Department of Pharmaceutical Sciences, College of Pharmacy, Oregon State University, Corvallis, Oregon, United States of America.
PLoS One. 2012;7(12):e51262. doi: 10.1371/journal.pone.0051262. Epub 2012 Dec 20.
Ctip2 is crucial for epidermal homeostasis and protective barrier formation in developing mouse embryos. Selective ablation of Ctip2 in epidermis leads to increased transepidermal water loss (TEWL), impaired epidermal proliferation, terminal differentiation, as well as altered lipid composition during development. However, little is known about the role of Ctip2 in skin homeostasis in adult mice.
METHODOLOGY/PRINCIPAL FINDINGS: To study the role of Ctip2 in adult skin homeostasis, we utilized Ctip2(ep-/-) mouse model in which Ctip2 is selectively deleted in epidermal keratinocytes. Measurement of TEWL, followed by histological, immunohistochemical, and RT-qPCR analyses revealed an important role of Ctip2 in barrier maintenance and in regulating adult skin homeostasis. We demonstrated that keratinocytic ablation of Ctip2 leads to atopic dermatitis (AD)-like skin inflammation, characterized by alopecia, pruritus and scaling, as well as extensive infiltration of immune cells including T lymphocytes, mast cells, and eosinophils. We observed increased expression of T-helper 2 (Th2)-type cytokines and chemokines in the mutant skin, as well as systemic immune responses that share similarity with human AD patients. Furthermore, we discovered that thymic stromal lymphopoietin (TSLP) expression was significantly upregulated in the mutant epidermis as early as postnatal day 1 and ChIP assay revealed that TSLP is likely a direct transcriptional target of Ctip2 in epidermal keratinocytes.
CONCLUSIONS/SIGNIFICANCE: Our data demonstrated a cell-autonomous role of Ctip2 in barrier maintenance and epidermal homeostasis in adult mice skin. We discovered a crucial non-cell autonomous role of keratinocytic Ctip2 in suppressing skin inflammatory responses by regulating the expression of Th2-type cytokines. It is likely that the epidermal hyperproliferation in the Ctip2-lacking epidermis may be secondary to the compensatory response of the adult epidermis that is defective in barrier functions. Our results establish an initiating role of epidermal TSLP in AD pathogenesis via a novel repressive regulatory mechanism enforced by Ctip2.

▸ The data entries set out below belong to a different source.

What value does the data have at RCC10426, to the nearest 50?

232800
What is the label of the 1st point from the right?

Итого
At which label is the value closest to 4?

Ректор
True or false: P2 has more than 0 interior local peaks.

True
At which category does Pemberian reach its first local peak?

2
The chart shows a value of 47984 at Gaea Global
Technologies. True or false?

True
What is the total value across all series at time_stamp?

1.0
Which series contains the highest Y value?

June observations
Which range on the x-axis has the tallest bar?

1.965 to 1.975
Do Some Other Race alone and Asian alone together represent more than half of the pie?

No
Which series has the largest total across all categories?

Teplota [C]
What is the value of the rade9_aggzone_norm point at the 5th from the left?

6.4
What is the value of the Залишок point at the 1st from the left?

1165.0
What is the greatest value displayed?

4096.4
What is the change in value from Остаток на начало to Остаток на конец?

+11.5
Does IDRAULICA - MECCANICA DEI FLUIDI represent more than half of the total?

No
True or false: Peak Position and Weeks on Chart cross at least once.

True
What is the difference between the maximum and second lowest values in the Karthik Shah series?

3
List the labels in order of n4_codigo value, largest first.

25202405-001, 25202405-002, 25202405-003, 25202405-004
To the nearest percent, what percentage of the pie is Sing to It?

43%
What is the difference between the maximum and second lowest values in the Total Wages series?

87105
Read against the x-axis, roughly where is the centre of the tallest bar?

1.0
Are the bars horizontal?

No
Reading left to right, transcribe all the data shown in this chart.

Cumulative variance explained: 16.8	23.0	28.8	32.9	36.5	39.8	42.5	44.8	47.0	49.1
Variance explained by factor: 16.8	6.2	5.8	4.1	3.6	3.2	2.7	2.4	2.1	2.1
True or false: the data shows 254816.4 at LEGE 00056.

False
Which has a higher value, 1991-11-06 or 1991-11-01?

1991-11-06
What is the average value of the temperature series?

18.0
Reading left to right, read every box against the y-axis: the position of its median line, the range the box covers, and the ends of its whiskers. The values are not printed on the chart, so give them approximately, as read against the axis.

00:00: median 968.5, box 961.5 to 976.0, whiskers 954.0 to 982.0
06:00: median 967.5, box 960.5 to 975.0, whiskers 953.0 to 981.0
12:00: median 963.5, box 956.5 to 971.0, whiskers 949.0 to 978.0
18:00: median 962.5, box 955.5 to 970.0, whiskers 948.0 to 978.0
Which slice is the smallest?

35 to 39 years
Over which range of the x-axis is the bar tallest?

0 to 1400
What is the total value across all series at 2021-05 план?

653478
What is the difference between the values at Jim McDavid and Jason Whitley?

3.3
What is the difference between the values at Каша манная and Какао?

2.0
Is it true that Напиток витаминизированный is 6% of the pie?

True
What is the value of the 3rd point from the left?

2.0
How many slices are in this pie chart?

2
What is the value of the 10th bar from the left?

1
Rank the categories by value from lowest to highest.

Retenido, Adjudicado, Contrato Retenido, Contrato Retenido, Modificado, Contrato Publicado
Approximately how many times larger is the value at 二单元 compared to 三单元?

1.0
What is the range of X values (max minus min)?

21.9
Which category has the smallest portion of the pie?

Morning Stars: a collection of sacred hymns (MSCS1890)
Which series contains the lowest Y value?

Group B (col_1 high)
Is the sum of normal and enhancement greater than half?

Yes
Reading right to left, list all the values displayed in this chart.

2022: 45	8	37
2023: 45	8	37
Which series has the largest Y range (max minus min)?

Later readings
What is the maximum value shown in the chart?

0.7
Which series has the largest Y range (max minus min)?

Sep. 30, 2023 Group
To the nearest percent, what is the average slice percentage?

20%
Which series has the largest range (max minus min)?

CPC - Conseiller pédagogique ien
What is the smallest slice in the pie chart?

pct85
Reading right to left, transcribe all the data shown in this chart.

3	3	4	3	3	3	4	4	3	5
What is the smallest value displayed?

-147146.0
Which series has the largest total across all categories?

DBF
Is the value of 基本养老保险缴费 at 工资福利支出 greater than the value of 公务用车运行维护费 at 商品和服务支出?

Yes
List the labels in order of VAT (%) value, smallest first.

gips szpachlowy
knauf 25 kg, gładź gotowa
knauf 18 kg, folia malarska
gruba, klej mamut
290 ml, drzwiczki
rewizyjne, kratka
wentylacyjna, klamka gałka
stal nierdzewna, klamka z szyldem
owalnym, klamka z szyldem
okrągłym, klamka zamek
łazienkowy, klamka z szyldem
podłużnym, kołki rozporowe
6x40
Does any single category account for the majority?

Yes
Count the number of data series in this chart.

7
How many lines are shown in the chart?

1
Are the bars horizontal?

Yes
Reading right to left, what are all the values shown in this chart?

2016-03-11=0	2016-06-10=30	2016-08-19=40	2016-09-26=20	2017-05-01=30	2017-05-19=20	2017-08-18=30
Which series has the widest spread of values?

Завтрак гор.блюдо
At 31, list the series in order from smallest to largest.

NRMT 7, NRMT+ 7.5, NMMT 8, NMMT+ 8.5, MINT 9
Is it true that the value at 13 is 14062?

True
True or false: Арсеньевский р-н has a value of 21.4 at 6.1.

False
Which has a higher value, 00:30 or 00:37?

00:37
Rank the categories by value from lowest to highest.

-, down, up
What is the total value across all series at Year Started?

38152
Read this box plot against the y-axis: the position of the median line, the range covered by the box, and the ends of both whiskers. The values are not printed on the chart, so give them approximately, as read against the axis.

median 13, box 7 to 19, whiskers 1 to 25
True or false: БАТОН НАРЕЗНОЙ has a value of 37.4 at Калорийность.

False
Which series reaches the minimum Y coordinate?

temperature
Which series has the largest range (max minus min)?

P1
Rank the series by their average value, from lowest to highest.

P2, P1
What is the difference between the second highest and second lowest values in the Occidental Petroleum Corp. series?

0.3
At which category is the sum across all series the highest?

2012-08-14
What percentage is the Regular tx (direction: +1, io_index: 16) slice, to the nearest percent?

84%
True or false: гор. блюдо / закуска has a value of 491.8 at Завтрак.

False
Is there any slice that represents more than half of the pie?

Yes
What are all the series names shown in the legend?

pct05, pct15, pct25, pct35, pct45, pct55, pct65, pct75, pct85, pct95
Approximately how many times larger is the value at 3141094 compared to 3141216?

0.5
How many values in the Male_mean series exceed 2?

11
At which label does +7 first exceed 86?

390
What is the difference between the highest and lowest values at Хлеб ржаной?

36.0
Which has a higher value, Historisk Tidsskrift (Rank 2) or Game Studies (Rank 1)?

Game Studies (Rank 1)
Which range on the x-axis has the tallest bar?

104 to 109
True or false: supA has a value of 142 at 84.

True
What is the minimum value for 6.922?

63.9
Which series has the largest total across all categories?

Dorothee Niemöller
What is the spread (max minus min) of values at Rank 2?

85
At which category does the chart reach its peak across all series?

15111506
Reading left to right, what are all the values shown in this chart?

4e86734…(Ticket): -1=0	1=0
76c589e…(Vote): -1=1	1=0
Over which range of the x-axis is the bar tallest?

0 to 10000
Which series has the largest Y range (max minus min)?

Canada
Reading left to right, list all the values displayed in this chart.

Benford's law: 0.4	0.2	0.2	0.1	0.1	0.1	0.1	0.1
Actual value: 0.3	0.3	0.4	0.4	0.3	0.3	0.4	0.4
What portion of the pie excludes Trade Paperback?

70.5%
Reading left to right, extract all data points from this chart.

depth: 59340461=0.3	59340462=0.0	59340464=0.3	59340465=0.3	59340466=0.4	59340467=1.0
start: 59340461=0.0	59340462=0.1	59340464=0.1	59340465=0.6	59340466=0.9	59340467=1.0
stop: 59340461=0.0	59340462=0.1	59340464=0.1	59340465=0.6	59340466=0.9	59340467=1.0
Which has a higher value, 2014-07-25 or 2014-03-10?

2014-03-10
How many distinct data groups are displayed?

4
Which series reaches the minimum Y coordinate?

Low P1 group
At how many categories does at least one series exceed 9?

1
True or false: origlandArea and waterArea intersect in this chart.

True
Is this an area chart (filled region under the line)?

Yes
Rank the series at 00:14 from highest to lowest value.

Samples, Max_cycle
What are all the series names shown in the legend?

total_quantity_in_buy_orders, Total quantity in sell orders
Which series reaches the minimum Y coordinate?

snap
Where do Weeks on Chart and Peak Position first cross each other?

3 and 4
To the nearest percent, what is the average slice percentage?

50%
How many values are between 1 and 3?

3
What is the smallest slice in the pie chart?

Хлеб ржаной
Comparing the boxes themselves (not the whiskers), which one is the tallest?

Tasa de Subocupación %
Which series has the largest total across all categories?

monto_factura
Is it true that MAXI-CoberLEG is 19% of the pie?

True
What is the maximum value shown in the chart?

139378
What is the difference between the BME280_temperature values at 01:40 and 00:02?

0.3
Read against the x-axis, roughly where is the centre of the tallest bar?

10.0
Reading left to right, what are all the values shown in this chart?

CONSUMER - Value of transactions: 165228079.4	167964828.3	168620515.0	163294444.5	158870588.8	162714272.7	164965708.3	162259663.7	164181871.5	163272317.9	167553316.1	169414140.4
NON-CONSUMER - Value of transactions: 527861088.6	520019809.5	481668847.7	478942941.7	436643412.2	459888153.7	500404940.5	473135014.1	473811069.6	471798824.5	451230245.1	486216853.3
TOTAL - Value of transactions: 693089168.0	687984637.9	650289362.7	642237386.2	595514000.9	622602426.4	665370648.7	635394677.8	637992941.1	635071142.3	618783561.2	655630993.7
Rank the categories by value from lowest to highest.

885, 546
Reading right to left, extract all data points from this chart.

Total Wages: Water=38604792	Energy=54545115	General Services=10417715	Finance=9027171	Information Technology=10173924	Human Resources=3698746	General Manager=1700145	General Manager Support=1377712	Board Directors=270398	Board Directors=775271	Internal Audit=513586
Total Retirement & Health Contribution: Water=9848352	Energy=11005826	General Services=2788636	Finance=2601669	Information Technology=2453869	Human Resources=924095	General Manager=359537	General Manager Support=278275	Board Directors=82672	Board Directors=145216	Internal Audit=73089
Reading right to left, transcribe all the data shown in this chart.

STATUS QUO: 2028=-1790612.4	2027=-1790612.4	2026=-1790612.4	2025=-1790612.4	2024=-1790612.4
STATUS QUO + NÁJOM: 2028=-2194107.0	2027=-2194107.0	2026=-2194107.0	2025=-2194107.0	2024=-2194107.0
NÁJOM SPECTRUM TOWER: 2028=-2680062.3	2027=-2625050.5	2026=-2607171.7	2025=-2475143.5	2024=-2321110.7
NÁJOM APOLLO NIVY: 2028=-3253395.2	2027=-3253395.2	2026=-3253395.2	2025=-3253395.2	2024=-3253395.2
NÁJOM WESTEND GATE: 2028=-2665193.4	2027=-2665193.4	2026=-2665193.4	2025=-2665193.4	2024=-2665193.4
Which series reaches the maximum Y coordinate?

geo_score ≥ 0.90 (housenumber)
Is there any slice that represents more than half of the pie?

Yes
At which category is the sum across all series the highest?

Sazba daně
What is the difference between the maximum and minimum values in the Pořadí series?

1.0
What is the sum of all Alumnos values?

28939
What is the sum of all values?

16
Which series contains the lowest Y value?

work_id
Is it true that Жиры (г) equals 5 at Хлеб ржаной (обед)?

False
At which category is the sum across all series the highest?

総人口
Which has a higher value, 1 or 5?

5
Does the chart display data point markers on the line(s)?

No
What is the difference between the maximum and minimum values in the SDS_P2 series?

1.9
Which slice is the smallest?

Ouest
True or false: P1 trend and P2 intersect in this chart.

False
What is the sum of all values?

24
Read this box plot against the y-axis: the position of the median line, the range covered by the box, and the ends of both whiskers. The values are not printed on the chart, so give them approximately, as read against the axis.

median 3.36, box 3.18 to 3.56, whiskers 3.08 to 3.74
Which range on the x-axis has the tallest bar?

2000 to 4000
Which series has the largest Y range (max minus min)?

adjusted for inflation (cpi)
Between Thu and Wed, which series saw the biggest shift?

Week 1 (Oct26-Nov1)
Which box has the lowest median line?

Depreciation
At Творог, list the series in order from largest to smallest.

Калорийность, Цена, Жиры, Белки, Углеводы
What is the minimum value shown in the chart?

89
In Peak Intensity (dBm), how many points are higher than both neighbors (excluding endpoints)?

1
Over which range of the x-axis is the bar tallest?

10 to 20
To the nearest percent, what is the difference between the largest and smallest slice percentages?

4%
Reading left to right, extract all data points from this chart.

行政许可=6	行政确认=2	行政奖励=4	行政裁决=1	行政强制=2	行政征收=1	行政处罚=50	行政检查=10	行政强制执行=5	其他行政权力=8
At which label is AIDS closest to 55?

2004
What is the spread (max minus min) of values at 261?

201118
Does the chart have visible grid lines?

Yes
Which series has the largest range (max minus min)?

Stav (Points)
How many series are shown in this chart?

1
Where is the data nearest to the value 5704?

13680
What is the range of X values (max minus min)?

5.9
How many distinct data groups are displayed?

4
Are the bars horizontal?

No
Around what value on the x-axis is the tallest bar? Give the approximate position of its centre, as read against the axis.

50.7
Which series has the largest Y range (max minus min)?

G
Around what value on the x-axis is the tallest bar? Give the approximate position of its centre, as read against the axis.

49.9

Ctip2 对于胚胎发育期小鼠的表皮稳态和保护屏障的形成至关重要。在表皮中选择性地剔除 Ctip2 会导致经表皮水分丢失(TEWL)增加、表皮增殖受损、终末分化受损以及在发育过程中脂质组成改变。然而,目前对于 Ctip2 在成年小鼠皮肤稳态中的作用知之甚少。
方法/主要发现:为了研究 Ctip2 在成年皮肤稳态中的作用,我们利用 Ctip2(ep-/-)小鼠模型,该模型中 Ctip2 选择性地在表皮角质形成细胞中缺失。TEWL 测量,随后的组织学、免疫组织化学和 RT-qPCR 分析表明 Ctip2 在屏障维持和调节成年皮肤稳态中具有重要作用。我们证明,角质形成细胞中 Ctip2 的缺失会导致特应性皮炎(AD)样皮肤炎症,表现为脱发、瘙痒和鳞屑,以及包括 T 淋巴细胞、肥大细胞和嗜酸性粒细胞在内的大量免疫细胞浸润。我们观察到突变皮肤中 Th2 型细胞因子和趋化因子的表达增加,以及与人类 AD 患者相似的全身免疫反应。此外,我们发现胸腺基质淋巴细胞生成素(TSLP)的表达在突变表皮中早在出生后第 1 天就显著上调,ChIP 测定显示 TSLP 可能是表皮角质形成细胞中 Ctip2 的直接转录靶标。
结论/意义:我们的数据表明 Ctip2 在成年小鼠皮肤的屏障维持和表皮稳态中具有细胞自主作用。我们发现角质形成细胞 Ctip2 通过调节 Th2 型细胞因子的表达在抑制皮肤炎症反应中具有重要的非细胞自主作用。Ctip2 缺失的表皮中表皮的过度增殖可能是由于屏障功能缺陷的成年表皮的代偿反应。我们的结果通过 Ctip2 强制实施的新型抑制性调节机制确立了表皮 TSLP 在 AD 发病机制中的起始作用。